(Items from a dataset)
┏━━
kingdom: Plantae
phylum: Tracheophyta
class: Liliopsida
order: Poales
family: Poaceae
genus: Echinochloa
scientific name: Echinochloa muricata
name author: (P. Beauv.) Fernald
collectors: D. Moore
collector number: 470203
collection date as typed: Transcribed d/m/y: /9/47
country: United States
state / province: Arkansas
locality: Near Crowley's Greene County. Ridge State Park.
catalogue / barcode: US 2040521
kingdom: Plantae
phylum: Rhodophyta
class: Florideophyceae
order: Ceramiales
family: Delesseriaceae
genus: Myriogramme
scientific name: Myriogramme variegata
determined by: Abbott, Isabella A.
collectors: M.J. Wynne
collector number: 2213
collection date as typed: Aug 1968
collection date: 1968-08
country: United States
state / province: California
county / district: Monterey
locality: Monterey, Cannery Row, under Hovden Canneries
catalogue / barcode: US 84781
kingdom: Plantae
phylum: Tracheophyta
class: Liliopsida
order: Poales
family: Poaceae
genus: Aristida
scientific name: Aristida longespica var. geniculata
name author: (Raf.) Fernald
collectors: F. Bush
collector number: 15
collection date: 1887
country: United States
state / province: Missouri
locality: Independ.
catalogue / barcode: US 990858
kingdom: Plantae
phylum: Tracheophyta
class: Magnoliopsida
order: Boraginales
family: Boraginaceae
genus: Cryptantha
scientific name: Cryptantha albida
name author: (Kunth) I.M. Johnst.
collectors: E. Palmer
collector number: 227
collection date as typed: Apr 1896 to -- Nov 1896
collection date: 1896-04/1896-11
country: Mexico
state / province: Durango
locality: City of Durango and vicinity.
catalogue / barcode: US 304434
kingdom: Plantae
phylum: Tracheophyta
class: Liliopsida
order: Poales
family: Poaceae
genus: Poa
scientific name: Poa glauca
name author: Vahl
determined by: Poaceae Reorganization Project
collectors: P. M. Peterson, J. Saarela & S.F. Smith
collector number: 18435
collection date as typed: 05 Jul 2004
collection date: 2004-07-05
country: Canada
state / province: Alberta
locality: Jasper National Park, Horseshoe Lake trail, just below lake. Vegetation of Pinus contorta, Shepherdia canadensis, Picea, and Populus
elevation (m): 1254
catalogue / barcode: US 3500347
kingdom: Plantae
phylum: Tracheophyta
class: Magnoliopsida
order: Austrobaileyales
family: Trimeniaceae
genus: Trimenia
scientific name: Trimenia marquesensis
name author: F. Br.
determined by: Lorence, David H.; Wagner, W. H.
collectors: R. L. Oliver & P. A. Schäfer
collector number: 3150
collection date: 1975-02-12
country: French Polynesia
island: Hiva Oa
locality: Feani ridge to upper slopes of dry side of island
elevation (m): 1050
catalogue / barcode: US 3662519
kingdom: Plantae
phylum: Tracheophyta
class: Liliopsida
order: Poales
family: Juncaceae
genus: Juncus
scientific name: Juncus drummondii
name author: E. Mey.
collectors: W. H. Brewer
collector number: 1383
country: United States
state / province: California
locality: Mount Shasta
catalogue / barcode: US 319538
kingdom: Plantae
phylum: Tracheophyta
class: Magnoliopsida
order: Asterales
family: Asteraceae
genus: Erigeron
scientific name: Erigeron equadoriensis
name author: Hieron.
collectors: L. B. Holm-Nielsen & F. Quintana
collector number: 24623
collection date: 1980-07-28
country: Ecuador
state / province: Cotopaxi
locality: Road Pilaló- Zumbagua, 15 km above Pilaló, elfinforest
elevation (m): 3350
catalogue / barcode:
┗━━
Directive: Reproduce every line of the listing above verbatim, from the first line to the last, without any alteration.

Exercise response:
kingdom: Plantae
phylum: Tracheophyta
class: Liliopsida
order: Poales
family: Poaceae
genus: Echinochloa
scientific name: Echinochloa muricata
name author: (P. Beauv.) Fernald
collectors: D. Moore
collector number: 470203
collection date as typed: Transcribed d/m/y: /9/47
country: United States
state / province: Arkansas
locality: Near Crowley's Greene County. Ridge State Park.
catalogue / barcode: US 2040521
kingdom: Plantae
phylum: Rhodophyta
class: Florideophyceae
order: Ceramiales
family: Delesseriaceae
genus: Myriogramme
scientific name: Myriogramme variegata
determined by: Abbott, Isabella A.
collectors: M.J. Wynne
collector number: 2213
collection date as typed: Aug 1968
collection date: 1968-08
country: United States
state / province: California
county / district: Monterey
locality: Monterey, Cannery Row, under Hovden Canneries
catalogue / barcode: US 84781
kingdom: Plantae
phylum: Tracheophyta
class: Liliopsida
order: Poales
family: Poaceae
genus: Aristida
scientific name: Aristida longespica var. geniculata
name author: (Raf.) Fernald
collectors: F. Bush
collector number: 15
collection date: 1887
country: United States
state / province: Missouri
locality: Independ.
catalogue / barcode: US 990858
kingdom: Plantae
phylum: Tracheophyta
class: Magnoliopsida
order: Boraginales
family: Boraginaceae
genus: Cryptantha
scientific name: Cryptantha albida
name author: (Kunth) I.M. Johnst.
collectors: E. Palmer
collector number: 227
collection date as typed: Apr 1896 to -- Nov 1896
collection date: 1896-04/1896-11
country: Mexico
state / province: Durango
locality: City of Durango and vicinity.
catalogue / barcode: US 304434
kingdom: Plantae
phylum: Tracheophyta
class: Liliopsida
order: Poales
family: Poaceae
genus: Poa
scientific name: Poa glauca
name author: Vahl
determined by: Poaceae Reorganization Project
collectors: P. M. Peterson, J. Saarela & S.F. Smith
collector number: 18435
collection date as typed: 05 Jul 2004
collection date: 2004-07-05
country: Canada
state / province: Alberta
locality: Jasper National Park, Horseshoe Lake trail, just below lake. Vegetation of Pinus contorta, Shepherdia canadensis, Picea, and Populus
elevation (m): 1254
catalogue / barcode: US 3500347
kingdom: Plantae
phylum: Tracheophyta
class: Magnoliopsida
order: Austrobaileyales
family: Trimeniaceae
genus: Trimenia
scientific name: Trimenia marquesensis
name author: F. Br.
determined by: Lorence, David H.; Wagner, W. H.
collectors: R. L. Oliver & P. A. Schäfer
collector number: 3150
collection date: 1975-02-12
country: French Polynesia
island: Hiva Oa
locality: Feani ridge to upper slopes of dry side of island
elevation (m): 1050
catalogue / barcode: US 3662519
kingdom: Plantae
phylum: Tracheophyta
class: Liliopsida
order: Poales
family: Juncaceae
genus: Juncus
scientific name: Juncus drummondii
name author: E. Mey.
collectors: W. H. Brewer
collector number: 1383
country: United States
state / province: California
locality: Mount Shasta
catalogue / barcode: US 319538
kingdom: Plantae
phylum: Tracheophyta
class: Magnoliopsida
order: Asterales
family: Asteraceae
genus: Erigeron
scientific name: Erigeron equadoriensis
name author: Hieron.
collectors: L. B. Holm-Nielsen & F. Quintana
collector number: 24623
collection date: 1980-07-28
country: Ecuador
state / province: Cotopaxi
locality: Road Pilaló- Zumbagua, 15 km above Pilaló, elfinforest
elevation (m): 3350
catalogue / barcode:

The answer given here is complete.